Rick Moen rick at linuxmafia.com
Sat Mar 2 03:39:14 PST 2019


Elaborating just briefly, because I'm not sure my overall point was
entirely clear:

[About the notion of installing here in the year 2019 the Ubuntu 
16.04 LTS 'Xenial 'Xerus' series from 2016, in preference to the 
_current_ LTS series, 18.04 LTS 'Bionic Beaver' from 2018:]

> As I already said, it's not just the short (and in most cases
> vanishingly short) remaining support life that makes me wonder why
> anyone would install this in 2019.  Even more important, I note that 
> it's also not the current LTS release.
> 
> Lots of problems with 10.04.x?  Hmm, interesting.  Maybe they should,
> y'know, consult a Linux user group.  ;->

As many folks here may know, I was already kind of an old-geezer Linux
user when Canonical, Ltd. started producing "Ubuntu Linux" and its
derivatives starting in 2004 in a surrounding cloud of relentless
marketing.  It has been evident from that point to the present that
Canonical pushes really hard to try to get itself synonymous with
novice-focussed Linux on the desktop -- and their big promise was to be
basically Debian but with two key difference (aside from the marketing):

1.  They promised to release about every six months without fail.
They accomplished this by dropping all but the most commercially
significant CPU platforms Debian supports.  (Debian was taking as long
as three years between releases, primarily because of difficulties
getting each release production-ready on 13 diverse CPU platforms.)

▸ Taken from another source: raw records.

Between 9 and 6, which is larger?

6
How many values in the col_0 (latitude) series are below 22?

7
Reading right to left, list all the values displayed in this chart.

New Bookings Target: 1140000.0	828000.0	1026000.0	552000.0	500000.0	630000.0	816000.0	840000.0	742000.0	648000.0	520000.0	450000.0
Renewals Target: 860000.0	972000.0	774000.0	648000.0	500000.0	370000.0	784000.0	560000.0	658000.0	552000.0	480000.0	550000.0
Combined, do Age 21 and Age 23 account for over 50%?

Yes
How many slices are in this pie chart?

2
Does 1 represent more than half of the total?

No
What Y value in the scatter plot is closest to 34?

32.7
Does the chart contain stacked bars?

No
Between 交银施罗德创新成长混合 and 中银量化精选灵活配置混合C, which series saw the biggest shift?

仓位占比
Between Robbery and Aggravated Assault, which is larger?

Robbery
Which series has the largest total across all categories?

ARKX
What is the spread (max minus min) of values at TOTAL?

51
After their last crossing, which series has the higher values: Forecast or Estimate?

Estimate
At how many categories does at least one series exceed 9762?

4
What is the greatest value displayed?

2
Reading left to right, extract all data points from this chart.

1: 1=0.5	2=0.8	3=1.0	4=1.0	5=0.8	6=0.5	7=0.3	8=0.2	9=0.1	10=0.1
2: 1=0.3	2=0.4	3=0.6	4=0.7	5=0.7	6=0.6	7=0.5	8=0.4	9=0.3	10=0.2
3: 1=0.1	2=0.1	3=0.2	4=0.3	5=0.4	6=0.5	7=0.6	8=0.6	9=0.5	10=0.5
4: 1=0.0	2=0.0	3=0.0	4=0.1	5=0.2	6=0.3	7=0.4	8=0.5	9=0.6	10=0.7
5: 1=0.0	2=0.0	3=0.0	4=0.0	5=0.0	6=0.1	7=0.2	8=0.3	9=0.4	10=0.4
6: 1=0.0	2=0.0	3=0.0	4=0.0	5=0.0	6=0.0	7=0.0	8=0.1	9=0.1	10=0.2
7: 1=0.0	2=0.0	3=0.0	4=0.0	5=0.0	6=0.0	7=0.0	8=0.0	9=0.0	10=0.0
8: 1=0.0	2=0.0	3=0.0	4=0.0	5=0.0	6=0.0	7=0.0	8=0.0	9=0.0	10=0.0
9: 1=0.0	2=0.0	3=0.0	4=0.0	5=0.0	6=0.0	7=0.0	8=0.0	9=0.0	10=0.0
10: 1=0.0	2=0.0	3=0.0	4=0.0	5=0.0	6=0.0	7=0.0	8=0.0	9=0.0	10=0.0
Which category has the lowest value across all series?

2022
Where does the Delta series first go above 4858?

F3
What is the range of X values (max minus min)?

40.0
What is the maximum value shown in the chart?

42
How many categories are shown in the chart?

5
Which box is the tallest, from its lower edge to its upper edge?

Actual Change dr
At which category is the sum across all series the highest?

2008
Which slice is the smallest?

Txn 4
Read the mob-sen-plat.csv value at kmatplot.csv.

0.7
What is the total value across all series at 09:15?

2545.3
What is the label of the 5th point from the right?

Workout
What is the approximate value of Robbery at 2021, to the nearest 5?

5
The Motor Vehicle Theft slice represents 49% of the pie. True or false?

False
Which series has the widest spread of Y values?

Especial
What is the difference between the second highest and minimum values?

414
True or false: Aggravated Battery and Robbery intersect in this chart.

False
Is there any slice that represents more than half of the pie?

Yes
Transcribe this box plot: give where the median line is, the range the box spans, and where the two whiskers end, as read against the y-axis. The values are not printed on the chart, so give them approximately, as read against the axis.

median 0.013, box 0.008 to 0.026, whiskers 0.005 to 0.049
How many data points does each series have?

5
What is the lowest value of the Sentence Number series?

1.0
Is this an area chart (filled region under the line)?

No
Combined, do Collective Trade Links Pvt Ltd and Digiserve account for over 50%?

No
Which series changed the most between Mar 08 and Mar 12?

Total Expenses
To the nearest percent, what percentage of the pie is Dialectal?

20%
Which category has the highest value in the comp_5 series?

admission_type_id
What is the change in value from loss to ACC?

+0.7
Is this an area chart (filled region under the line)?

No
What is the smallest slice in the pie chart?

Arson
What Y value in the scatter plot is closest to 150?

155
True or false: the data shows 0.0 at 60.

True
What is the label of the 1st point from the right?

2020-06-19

2.  They promised to have a coherent suite of desktop software in
-recent versions- for each Desktop Environment (DE) flavour.  This
addressed dissatisfiction among novice-dominated desktop users with the
sometimes old version number in Debian-stable, along with
dissatisfaction among those same users with Debian's alternatives, the
closely related rolling distributions Debian-testing and
Debian-unstable, not having rock-solid stability the way Debian-stable
does.

So, basically the entire point of loading Ubuntu is that you're a
non-technophile desktop user who insists on having nearly cutting-edge
versions of apps for GNOME (in Ubuntu) or XFCE (in Xubuntu) or LXDE (in
Lubuntu).  You-plural, or at least the early iteration of you-plural,
fled from Debian-stable because it furnished desktop application
versions a couple of years out of date.

And, in that historical context, my point is that it seems rather ironic
to now hear that people who favour Ubuntu, the distro founded in
insistence on recent-version applications, might be going out of their
way to install the last-but-one LTS release rather than the current one
-- so as to guarantee they'll get desktop-app versions at least three
years out of date.

Like, hullo?  Wasn't that exactly what you-plural adopted *buntu in
order to get away from?  But now you're seeking it out?